But most of our custom shaders are written in surface shader and tagging surface shader does not work. I wonder is there a way to tag all the fragment shader functions generated by surface shader.
Unity doesn’t use Cg, it’s all HLSL, regardless of what the CGPROGRAM blocks and and .cginc file extensions may make you think. Cg itself got removed from Unity many, many years ago. It’s only due to legacy naming conventions and shaders that they still use with “cg” in their name. The newer Post Processing stack and SRPs all use HLSLPROGRAM and .hlsl file extension names, but there’s no functional difference.
And no. There’s no way to do this for Surface Shaders while leaving them in their Surface Shader form. The only solution is to convert all of those shaders into vertex fragment shaders and modify them there. Luckily you can do that by selecting a Surface Shader and clicking on “Show Generated Code”, then copy and paste that over the original shader. The generated shaders are ugly, and a pain to work with, but that’s the actual shader code Unity is using.

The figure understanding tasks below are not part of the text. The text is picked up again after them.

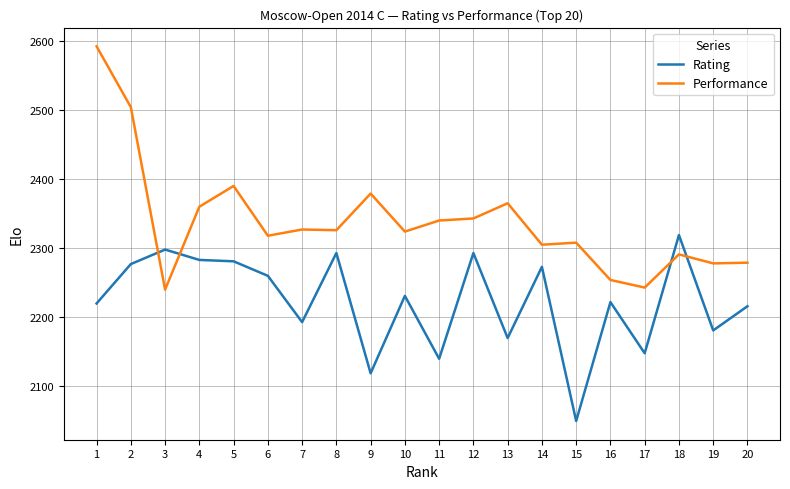

Where do Performance and Rating first cross each other?

2 and 3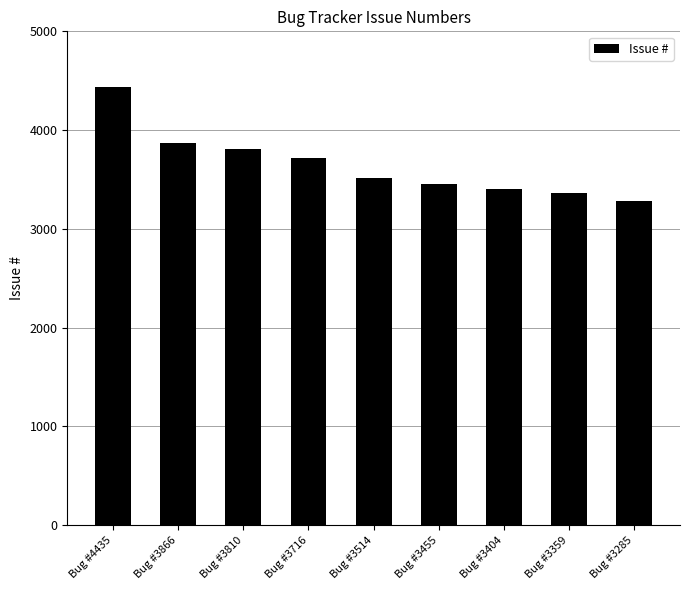

What is the average value?

3649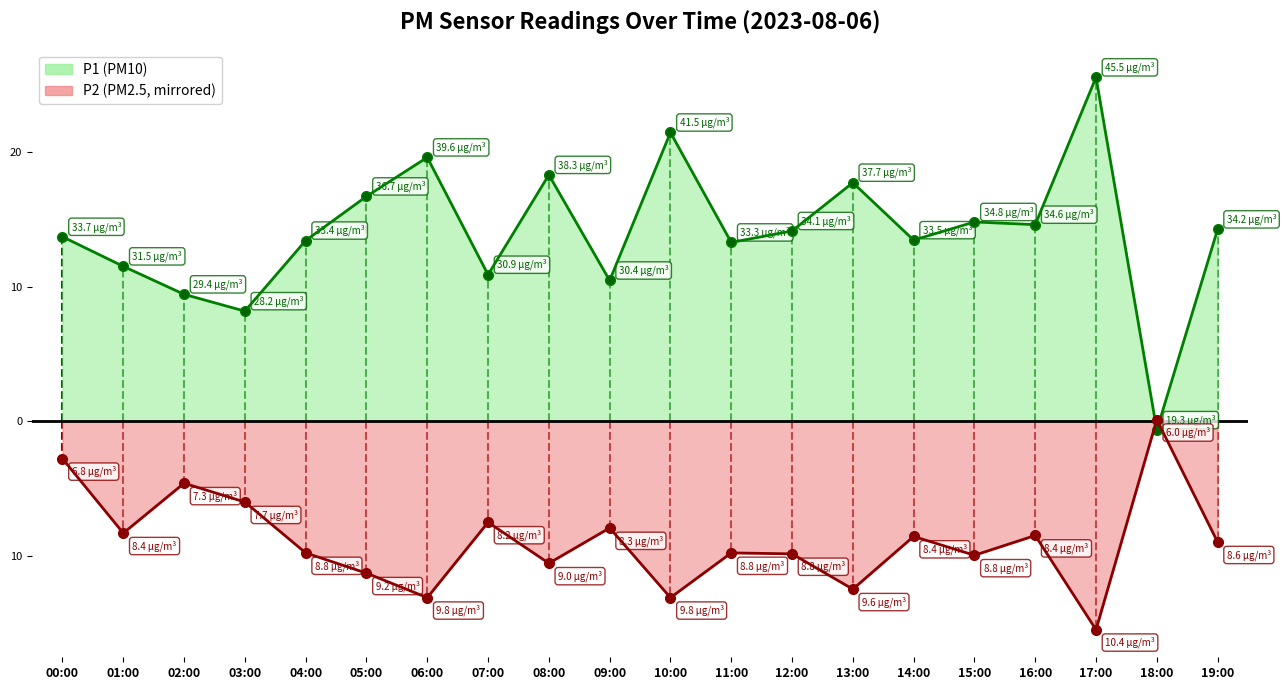

Which category has the highest value across all series?

17:00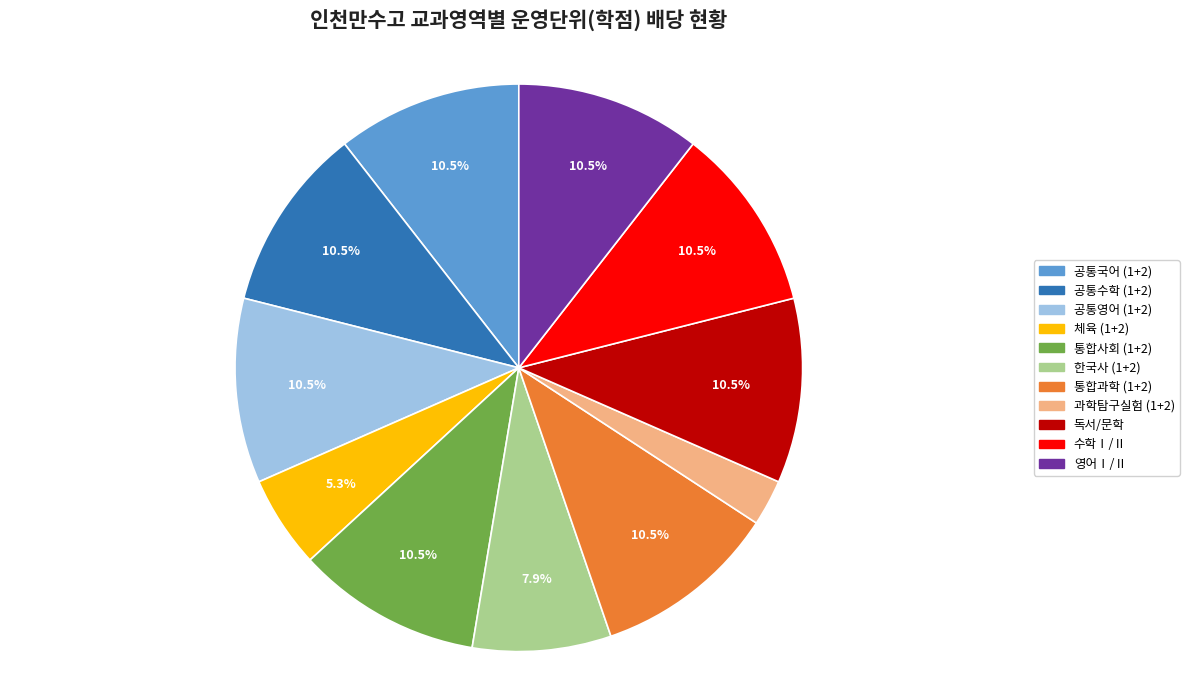

Does any single category account for the majority?

No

This surprised me a lot, as a person who still go back to Nvidia Cg API website looking up how to call lerp or saturate. So the reason I did not run into any wall is that Cg mimics HLSL API which makes the transition is unnoticeable?
Yep, for the most part Cg and Direct3D 9 HLSL are the same. There are a handful of functions that are different, or which only exist in one or the other, but the most common ones are the same.